SENIN, 22 AGUSTUS 2016

MAUMERE --- Menjadi pemimpin baik dari tingkat desa hingga ke tingkat nasional merupakan sebuah ujian, sebuah tugas berat yang butuh sebuah komitmen.

Antonius B. Ludju Kepala Desa Nita

Semua orang mempunyai peluang untuk itu. Namun, keberhasilan sebagai seorang pemimpin diukur dari apakah pemimpin itu bisa menempatkan dirinya sebagai pengabdi, pelayan bagi masyarakat yang dipimpinnya.

“Saya pikir semua orang mempunyai peluang, semuanya tergantung kepada pribadi masing-masing,” ujar Antonius B. Ludju.

Kepala desa Nita kecamatan Nita kabupaten Sikka ini kepada Cendana News yang menemuinya Senin (22/8/2016) mengatakan, setiap pemimpin khususnya kepala desa bisa memimpin rakyatnya dengan baik.

“Saat menjabat atau menerima tugas sebagai kepala desa atau perangkat desa posisikan dirimu sebagai pengabdi desa,” tegasnya.

Logo Desa Nita
Ketika seseorang menjadi pengabdi desa pesan Antonius maka segala hal lainnya diringgalkan  demi menjalankan tugas kewajiban untuk membangun desa.

Berilah dirimu sebagai seorang pengabdi pesan kepala desa yang menghantar desa Nita meraih juara satu desa tingkat nasional 2016. Rangkul seluruh masyarakat dengan cara apa saja, semua masyarakat harus dilibatkan dalam setiap proses pembangunan di desa.

“Saya yakin, bila kita terbuka masyarakat pasti mau terlibat.
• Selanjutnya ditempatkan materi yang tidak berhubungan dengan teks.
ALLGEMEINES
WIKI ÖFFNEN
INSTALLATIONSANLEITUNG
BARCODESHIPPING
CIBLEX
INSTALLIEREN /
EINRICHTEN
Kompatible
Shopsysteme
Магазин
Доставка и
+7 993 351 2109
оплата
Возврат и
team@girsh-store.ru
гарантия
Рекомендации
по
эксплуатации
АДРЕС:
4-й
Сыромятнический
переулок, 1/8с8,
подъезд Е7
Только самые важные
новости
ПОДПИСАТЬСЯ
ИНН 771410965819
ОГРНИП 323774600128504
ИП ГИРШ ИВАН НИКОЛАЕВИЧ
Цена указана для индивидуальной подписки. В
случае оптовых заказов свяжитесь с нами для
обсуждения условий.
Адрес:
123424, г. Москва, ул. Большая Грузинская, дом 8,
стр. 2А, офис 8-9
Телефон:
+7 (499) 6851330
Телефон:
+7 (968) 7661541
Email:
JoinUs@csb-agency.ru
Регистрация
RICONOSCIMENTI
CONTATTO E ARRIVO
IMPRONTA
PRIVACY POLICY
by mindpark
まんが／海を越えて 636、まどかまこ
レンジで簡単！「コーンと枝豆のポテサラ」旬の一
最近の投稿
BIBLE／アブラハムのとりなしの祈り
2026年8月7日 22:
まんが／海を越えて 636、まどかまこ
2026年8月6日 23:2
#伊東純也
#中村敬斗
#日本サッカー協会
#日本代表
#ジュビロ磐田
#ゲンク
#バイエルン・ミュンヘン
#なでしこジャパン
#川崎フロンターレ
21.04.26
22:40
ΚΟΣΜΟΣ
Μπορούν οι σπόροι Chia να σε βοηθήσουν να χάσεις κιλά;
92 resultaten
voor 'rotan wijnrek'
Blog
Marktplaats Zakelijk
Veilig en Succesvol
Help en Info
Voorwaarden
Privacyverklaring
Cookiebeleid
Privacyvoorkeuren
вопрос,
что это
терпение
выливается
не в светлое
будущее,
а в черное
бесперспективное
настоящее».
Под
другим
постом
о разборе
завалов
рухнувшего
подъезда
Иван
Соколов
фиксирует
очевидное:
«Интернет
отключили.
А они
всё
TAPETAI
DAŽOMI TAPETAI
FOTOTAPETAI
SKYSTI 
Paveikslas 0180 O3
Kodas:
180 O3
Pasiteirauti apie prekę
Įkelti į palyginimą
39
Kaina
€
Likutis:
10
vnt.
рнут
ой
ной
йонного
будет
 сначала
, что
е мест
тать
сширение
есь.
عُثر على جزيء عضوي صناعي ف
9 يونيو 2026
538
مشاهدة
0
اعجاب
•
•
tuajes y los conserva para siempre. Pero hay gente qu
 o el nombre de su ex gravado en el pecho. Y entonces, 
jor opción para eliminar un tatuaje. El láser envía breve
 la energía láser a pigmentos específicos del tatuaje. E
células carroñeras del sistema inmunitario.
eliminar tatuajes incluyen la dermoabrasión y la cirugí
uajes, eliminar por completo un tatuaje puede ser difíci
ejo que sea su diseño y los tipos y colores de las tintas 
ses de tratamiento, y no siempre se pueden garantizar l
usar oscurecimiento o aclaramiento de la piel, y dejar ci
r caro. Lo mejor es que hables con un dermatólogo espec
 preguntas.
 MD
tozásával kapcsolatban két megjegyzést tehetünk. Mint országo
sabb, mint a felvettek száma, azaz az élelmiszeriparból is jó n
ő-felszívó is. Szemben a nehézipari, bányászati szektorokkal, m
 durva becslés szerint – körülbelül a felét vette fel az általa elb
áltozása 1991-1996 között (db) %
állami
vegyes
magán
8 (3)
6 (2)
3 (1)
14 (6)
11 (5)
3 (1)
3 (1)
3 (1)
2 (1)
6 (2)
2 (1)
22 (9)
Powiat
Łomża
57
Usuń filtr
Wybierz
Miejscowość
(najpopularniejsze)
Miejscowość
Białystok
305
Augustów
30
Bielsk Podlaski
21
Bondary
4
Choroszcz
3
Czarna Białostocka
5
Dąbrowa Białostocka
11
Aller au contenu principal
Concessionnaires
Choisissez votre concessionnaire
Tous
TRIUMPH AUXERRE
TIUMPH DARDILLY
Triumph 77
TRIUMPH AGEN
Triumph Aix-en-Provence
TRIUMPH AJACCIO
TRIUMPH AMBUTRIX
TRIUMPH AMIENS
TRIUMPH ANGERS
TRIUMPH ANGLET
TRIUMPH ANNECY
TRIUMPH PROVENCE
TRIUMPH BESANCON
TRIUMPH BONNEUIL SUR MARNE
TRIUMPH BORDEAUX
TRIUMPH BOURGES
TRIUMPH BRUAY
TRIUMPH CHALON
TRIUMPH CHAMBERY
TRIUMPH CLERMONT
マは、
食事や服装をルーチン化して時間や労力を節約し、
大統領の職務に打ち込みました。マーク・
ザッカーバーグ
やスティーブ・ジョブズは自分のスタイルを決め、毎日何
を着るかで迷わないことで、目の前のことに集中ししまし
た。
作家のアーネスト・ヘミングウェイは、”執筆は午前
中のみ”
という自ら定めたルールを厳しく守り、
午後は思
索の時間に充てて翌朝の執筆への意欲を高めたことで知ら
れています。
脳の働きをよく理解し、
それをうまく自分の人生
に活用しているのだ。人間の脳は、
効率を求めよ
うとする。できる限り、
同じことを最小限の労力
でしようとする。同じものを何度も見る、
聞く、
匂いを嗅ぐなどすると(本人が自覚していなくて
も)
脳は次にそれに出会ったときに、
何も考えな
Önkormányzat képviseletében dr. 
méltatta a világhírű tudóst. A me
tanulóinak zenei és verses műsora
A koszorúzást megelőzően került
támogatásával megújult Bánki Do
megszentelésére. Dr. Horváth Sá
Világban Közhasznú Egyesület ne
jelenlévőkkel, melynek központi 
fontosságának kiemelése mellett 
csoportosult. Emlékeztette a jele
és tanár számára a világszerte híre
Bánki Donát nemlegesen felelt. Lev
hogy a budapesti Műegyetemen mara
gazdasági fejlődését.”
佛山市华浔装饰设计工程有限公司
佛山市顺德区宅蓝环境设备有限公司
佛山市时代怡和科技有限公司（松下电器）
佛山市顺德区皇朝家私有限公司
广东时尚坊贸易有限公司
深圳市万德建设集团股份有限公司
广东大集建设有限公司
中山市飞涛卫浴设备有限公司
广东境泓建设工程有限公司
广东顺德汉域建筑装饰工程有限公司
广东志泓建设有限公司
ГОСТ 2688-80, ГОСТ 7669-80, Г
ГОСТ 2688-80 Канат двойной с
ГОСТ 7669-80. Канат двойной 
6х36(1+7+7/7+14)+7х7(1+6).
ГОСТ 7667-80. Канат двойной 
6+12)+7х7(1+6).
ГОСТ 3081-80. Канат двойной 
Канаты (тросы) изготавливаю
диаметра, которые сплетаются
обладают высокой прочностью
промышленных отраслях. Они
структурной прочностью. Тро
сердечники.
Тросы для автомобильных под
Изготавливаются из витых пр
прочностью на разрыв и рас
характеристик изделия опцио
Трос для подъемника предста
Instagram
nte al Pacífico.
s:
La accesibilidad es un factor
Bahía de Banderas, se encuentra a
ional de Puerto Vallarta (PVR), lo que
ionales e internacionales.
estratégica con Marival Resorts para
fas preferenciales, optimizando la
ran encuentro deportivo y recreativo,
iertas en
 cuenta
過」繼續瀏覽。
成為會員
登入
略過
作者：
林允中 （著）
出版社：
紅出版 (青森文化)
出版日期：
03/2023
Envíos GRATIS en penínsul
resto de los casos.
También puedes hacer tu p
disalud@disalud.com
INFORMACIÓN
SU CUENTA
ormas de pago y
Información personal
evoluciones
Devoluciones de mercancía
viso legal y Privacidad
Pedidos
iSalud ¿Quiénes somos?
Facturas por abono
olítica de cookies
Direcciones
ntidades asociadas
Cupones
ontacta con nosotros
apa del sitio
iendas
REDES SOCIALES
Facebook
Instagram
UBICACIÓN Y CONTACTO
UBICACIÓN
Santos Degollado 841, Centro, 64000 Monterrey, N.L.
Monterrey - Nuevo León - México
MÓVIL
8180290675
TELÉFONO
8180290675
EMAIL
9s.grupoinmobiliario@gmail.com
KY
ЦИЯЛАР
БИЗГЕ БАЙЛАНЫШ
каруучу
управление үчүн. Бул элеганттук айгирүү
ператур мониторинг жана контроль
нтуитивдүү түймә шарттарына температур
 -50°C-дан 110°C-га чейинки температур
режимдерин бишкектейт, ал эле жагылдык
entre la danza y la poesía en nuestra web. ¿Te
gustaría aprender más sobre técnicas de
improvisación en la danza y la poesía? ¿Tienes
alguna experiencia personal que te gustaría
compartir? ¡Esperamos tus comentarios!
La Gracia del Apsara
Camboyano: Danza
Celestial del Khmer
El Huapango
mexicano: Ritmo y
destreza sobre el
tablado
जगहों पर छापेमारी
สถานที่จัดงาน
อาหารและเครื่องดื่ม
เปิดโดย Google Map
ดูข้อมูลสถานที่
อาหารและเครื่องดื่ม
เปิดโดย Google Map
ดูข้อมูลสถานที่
Kami membangun sebuah bangunan bisa dalam 3 hari meski idealnya butuh waktu beberapa minggu” ungkapnya.

Hal ini bisa terjadi kata Antonius karena ada kerjasama dan partisipasi dari semua masyarakat di desa. Desa Nita juga sudah dijadikan desa contoh,sebagai tempat belajar bagi desa lainnya di Indonesia

“Ini pekerjaan rumah yang besar. Lomba di satu sisi mendorong kita untuk berbuat lebih baik, bukan mengukir prestasi dan selesai,” paparnya.

Dengan penetapan desa Nita sebagai desa contoh lanjut Antonius,pihaknya akan mempersiapkan diri lebih baik lagi.Penghargaan baginya melecut pihaknya untuk terus berinovasi dan memacu kreatifitas dalam membangun desa.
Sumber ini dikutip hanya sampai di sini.